Smaller, Convenient Clinics Coming:
Western New York public health directors urge residents in rural communities to get vaccinated
What began in many communities as a race to get COVID vaccine appointments has now started to slow down, according to public health directors across Western New York, who believe there are several reasons for this.
"We are noticing that there is now a lag time in which residents are going after these appointments, so we're noticing that there is some form of hesitancy going on within the community," said Kevin Watkins, the Cattaraugus County public health director.
Added Christine Schuyler, the Chautauqua County public health director: "Many people who have really wanted to get vaccinated have now been vaccinated. There are others who may be having some difficulty getting into the clinics or registering online, so we're coming up with alternate methods for them to be able to sign up and learn about our clinics."
Both Schuyler and Watkins told [Buffalo TV] "2 On Your Side" that it may be time to shift their approach from mass vaccination clinics to smaller sites. "We'll be having smaller satellite clinics in other more remote areas to encourage those who have not gotten vaccinated yet to get vaccinated," Schuyler said.
Added Watkins: "We're going to have to downsize those large mass vaccination clinics that you might have seen in the past, and we're going [to] have to open up smaller clinics. Like, maybe some of the projects or apartment complexes that individuals of low income may not have had transportation means to get to a mass vaccination clinic. We may even have to go into smaller venues like barber shops and salons and grocery stores. Whatever we can do in order to reach a population that has not been vaccinated." They agreed education remains a top priority while combatting misinformation about the vaccines online.

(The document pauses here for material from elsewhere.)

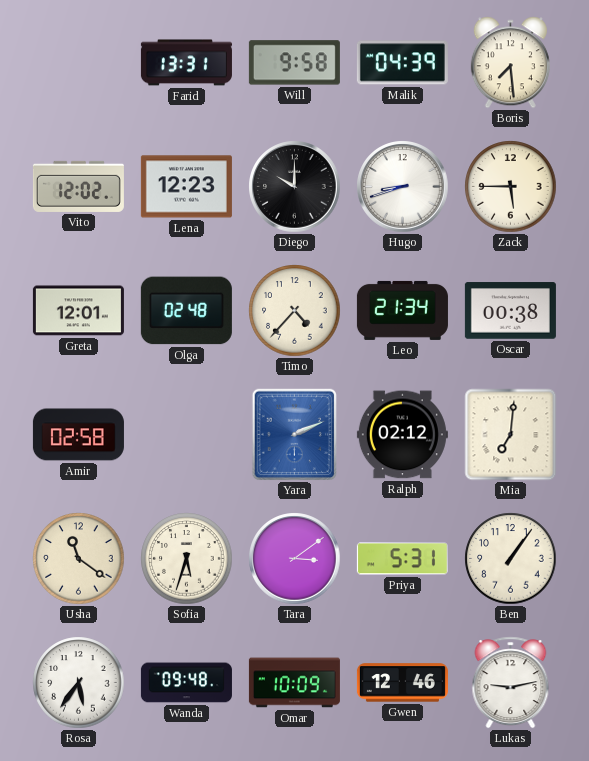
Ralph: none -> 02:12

"We know that it's important to reach out to those who have various cultural beliefs, as well as those who have read conflicting data, especially on social media, so that people can be educated on the true science here," Schuyler said. Schuyler told 2 On Your Side they're continuing to make adjustments to make getting vaccinated easier, especially in rural communities.
Modifications include now being able to schedule appointments by phone rather than solely online, and soon offering walk-in clinics.
"People want to return to some sort of a normal life and vaccination really is key to seeing that happen," said Schuyler.